For months, Tyson said it has encouraged its 139,000 workers to get vaccinated, but to date only about 56,000 have been inoculated.
“We did not take this decision lightly,” Donnie King, Tyson’s president and chief executive, said of the mandatory vaccination requirement.
“We take this step today because nothing is more important than our team members’ health and safety, and we thank them for the work they do, every day, to help us feed this country, and our world,” he said in a letter to Tyson workers.
Under the Arkansas-based company’s policy, Tyson workers at its U.S. locations must be vaccinated by October 1, with workers at its foreign locations vaccinated by November 1, although it plans to make exceptions to the directive for legitimate medical or religious reasons.

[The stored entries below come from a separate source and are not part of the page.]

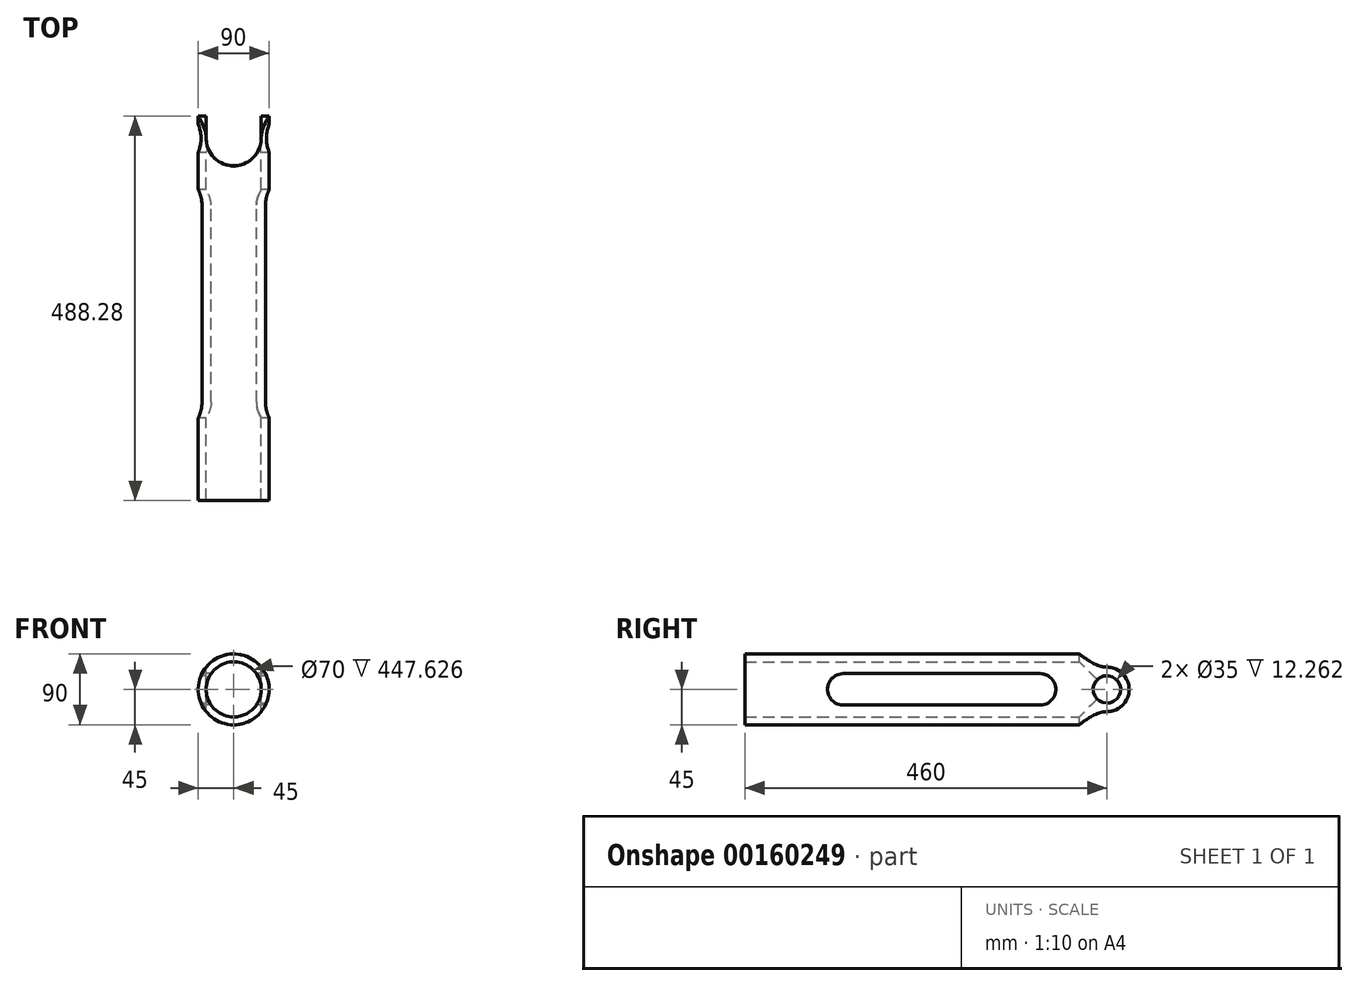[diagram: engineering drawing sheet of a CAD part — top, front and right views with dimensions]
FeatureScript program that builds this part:
annotation { "Feature Type Name" : "Feature", "Feature Type Description" : "" }
export const myFeature = defineFeature(function(context is Context, id is Id, definition is map)
    precondition{}
    {
        {
            var Q0;
            Q0=qCreatedBy(makeId("Front.planeOp"),FACE);
            var sketch = newSketch(context, id + "F0", { "sketchPlane" : qUnion([Q0])});
            skCircle(sketch, "E0", {"center": v(0, 0) * mm, "radius": 45 * mm});
            skCircle(sketch, "E1.0", {"center": v(0, 0) * mm, "radius": 35 * mm});
            skSolve(sketch);
        }
        {
            var Q0;
            Q0=makeQuery(id+"F0.imprint","IMPRINT",FACE,{"disambiguationData":[TD([[makeQuery(id+"F0.imprint","IMPRINT",EDGE,{"derivedFrom":sQuery(id+"F0.wireOp",EDGE,"E0")}),1.0]])]});
            extrude(context, id + "F1", {"entities" : qUnion([Q0]), "depth" : 500 * mm});
        }
        {
            var Q0;
            Q0=qCreatedBy(makeId("Right.planeOp"),FACE);
            var sketch = newSketch(context, id + "F2", { "sketchPlane" : qUnion([Q0])});
            skCircle(sketch, "E2", {"center": v(-125, 0) * mm, "radius": 20 * mm});
            skCircle(sketch, "E3", {"center": v(-375, 0) * mm, "radius": 20 * mm});
            skLineSegment(sketch, "E4", {"start": v(-375, 20) * mm, "end": v(-125, 20) * mm});
            skLineSegment(sketch, "E5", {"start": v(-375, -20) * mm, "end": v(-125, -20) * mm});
            skSolve(sketch);
        }
        {
            var Q0;
            Q0=qSketchRegion(id+"F2",true);
            extrude(context, id + "F3", {"entities" : qUnion([Q0]), "operationType" : NewBodyOperationType.REMOVE, "endBound" : BoundingType.SYMMETRIC, "depth" : 200 * mm});
        }
        {
            var Q0;
            Q0=qCreatedBy(makeId("Top.planeOp"),FACE);
            var sketch = newSketch(context, id + "F4", { "sketchPlane" : qUnion([Q0])});
            skArc(sketch, "E6", {"start": v(-35, -40) * mm, "mid": v(0, -75) * mm, "end": v(35, -40) * mm});
            skLineSegment(sketch, "E7", {"start": v(-35, -40) * mm, "end": v(-35, 0) * mm});
            skLineSegment(sketch, "E8", {"start": v(35, -40) * mm, "end": v(35, 0) * mm});
            skLineSegment(sketch, "E9", {"start": v(35, 0) * mm, "end": v(-35, 0) * mm});
            skSolve(sketch);
        }
        {
            var Q0;
            Q0=qSketchRegion(id+"F4",true);
            extrude(context, id + "F5", {"entities" : qUnion([Q0]), "operationType" : NewBodyOperationType.REMOVE, "endBound" : BoundingType.SYMMETRIC, "oppositeDirection" : true, "depth" : 200 * mm});
        }
        {
            var Q0;
            Q0=qCreatedBy(makeId("Right.planeOp"),FACE);
            var sketch = newSketch(context, id + "F6", { "sketchPlane" : qUnion([Q0])});
            skCircle(sketch, "E10", {"center": v(-40, 0) * mm, "radius": 17.5 * mm});
            skSolve(sketch);
        }
        {
            var Q0;
            Q0=qSketchRegion(id+"F6",true);
            extrude(context, id + "F7", {"entities" : qUnion([Q0]), "operationType" : NewBodyOperationType.REMOVE, "endBound" : BoundingType.SYMMETRIC, "oppositeDirection" : true, "depth" : 200 * mm});
        }
        {
            var Q0;
            Q0=makeQuery(id+"F5.boolean.opBoolean","COPY",FACE,{"derivedFrom":makeQuery(id+"F5.opExtrude","SWEPT_FACE",FACE,{"disambiguationData":[OSD([sQuery(id+"F4.wireOp",EDGE,"E7")])]})});
            var sketch = newSketch(context, id + "F8", { "sketchPlane" : qUnion([Q0])});
            skPoint(sketch, "E11", {"position": v(-40, 0) * mm});
            skArc(sketch, "E12", {"start": v(-40, -28.28) * mm, "mid": v(-11.72, 0) * mm, "end": v(-40, 28.28) * mm});
            skLineSegment(sketch, "E13", {"start": v(-40, 28.28) * mm, "end": v(0, 28.28) * mm});
            skLineSegment(sketch, "E14", {"start": v(0, 28.28) * mm, "end": v(0, -28.28) * mm});
            skLineSegment(sketch, "E15", {"start": v(0, -28.28) * mm, "end": v(-40, -28.28) * mm});
            skPoint(sketch, "E16", {"position": v(-22.5, 0) * mm});
            skSolve(sketch);
        }
        {
            var Q0;
            Q0=qSketchRegion(id+"F8",true);
            extrude(context, id + "F9", {"entities" : qUnion([Q0]), "operationType" : NewBodyOperationType.REMOVE, "endBound" : BoundingType.SYMMETRIC, "oppositeDirection" : true, "depth" : 200 * mm});
        }
        {
            var Q0;
            Q0=qCreatedBy(makeId("Front.planeOp"),FACE);
            var Q1;
            Q1=makeQuery(id+"F1.opExtrude","CAP_FACE",FACE,{"disambiguationData":[OSD([sQuery(id+"F0.wireOp",EDGE,"E0"),sQuery(id+"F0.wireOp",EDGE,"E1.0")])],"isStart":false});
            cPlane(context, id + "F10", {"entities" : qUnion([Q0, Q1]), "cplaneType" : CPlaneType.MID_PLANE, "offset" : 25 * mm, "width" : 150 * mm, "height" : 150 * mm});
        }
    });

After individual workers are vaccinated, Tysons said it would pay them a $200 bonus, similar to what some other companies are doing to encourage vaccinations.
The U.S. meat-packing industry has been hit hard by the coronavirus pandemic, with critics saying Tyson, among others, has not done enough to protect its workers. Early in the pandemic last year, Tyson was forced to close some of its meat processing plants because of an outbreak of the virus.